Como ya tiene acostumbrados a propios y extraños, el Gigante de Alberdi explotaba al momento del inicio del partido. No cabía un alfiler. El cartel con el anuncio de que no había más entradas para vender se mostró bien temprano en la calurosa tarde cordobesa. Belgrano recibía a Agropecuario y la esperanza se renovaba.

Y desde temprano, los 30 mil hinchas celestes se hicieron notar. La presión inicial del equipo hizo ilusionar a todos pero esa ilusión duró solo 11 minutos cuando Comachi, por izquierda les ganó a todos por ese sector y definió ante Rigamonti para el sorpresivo 1-0 para Agropecuario.

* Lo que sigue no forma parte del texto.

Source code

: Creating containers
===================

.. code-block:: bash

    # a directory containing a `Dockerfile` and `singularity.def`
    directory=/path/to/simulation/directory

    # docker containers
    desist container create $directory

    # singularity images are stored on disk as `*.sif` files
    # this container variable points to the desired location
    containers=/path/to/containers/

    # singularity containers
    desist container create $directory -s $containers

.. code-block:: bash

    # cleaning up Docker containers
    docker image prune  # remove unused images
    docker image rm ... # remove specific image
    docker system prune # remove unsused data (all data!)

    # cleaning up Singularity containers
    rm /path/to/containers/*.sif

Tratando de que duela lo menos posible, los jugadores celestes trataron de volver al partido rápido y metieron contra un arco al rival que se defendía e intentaba meter alguna contra. Desde afuera, el aliento no paró, seguramente con el contagio de lo que estaban haciendo adentro de la cancha los futbolistas del local.

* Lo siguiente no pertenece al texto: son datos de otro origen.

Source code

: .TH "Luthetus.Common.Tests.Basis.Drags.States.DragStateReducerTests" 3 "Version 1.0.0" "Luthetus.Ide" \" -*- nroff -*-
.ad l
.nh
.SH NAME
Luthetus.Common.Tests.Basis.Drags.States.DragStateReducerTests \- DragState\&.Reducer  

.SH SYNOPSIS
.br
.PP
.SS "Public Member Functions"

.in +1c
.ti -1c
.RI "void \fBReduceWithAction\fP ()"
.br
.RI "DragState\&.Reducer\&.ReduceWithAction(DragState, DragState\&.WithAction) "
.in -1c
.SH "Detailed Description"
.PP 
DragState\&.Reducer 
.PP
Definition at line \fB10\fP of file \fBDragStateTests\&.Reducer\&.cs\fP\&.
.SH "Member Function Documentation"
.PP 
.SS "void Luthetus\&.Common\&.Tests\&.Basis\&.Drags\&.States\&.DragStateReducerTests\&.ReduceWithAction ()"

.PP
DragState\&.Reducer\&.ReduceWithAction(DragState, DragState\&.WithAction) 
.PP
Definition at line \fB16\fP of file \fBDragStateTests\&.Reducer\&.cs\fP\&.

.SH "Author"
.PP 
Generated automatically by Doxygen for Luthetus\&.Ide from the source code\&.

Y el Pirata empezó a acorralar al rival y tuvo algunas chances de gol que no se dieron como un cabezazo en el palo de Vegetti, un par de malas definiciones de Rivero y muchas jugadas mal terminadas.

Los minutos fueron pasando y el primer tiempo terminó con Belgrano siendo más pero sin poder tener ocasiones claras de empate.

En el segundo tiempo, el agua empezó a ser protagonista. La intensa lluvia y la fuerte tormenta eléctrica hicieron que, cuando corrían 13 minutos del complemento, el árbitro Lucas Novelli decidió suspender las acciones y esperar un tiempo prudencial para saber si continuaba el partido.

Los hinchas corrieron resguardarse donde podían y los que se quedaron desafiando a la lluvia cantaban y se encendieron cuando el árbitro Novelli salió a verificar si se podía continuar.

Con el ok del juez del partido, los hinchas de a poco fueron volviendo a sus lugares y los jugadores a calentar músculos nuevamente. Casi 30 minutos estuvo parado el juego.

Apenas reanudado el partido, Belgrano volvió a ir al frente pero cada vez con menos ideas. Pero, a los 52 de juego Techera metió un zurdazo inatajable para Perafán, el arquero rival. El 1-1 hizo explotar al Gigante de alegría.

Pero, contrariamente a lo que se pensaba, el empate no tranquilizó a Belgrano. Fue Agropecuario quien se paró mejor y aguantaba lejos de su arquero y se animó a tirar alguna contra para buscar el desnivel.

Y así fue hasta el final. Con el Celeste tratando de atacar de cualquier forma y fracasando en cada intento. Y los hinchas se fueron mascando bronca y mirando a esos fantasmas del pasado que creían que, luego de la victoria en San Juan, habían desaparecido.

De esta manera, el triunfo de local se sigue haciendo esperar y las alegrías quedaron para la próxima para una hinchada que se bancó el calor, luego la lluvia torrencial y alentaron todo el partido.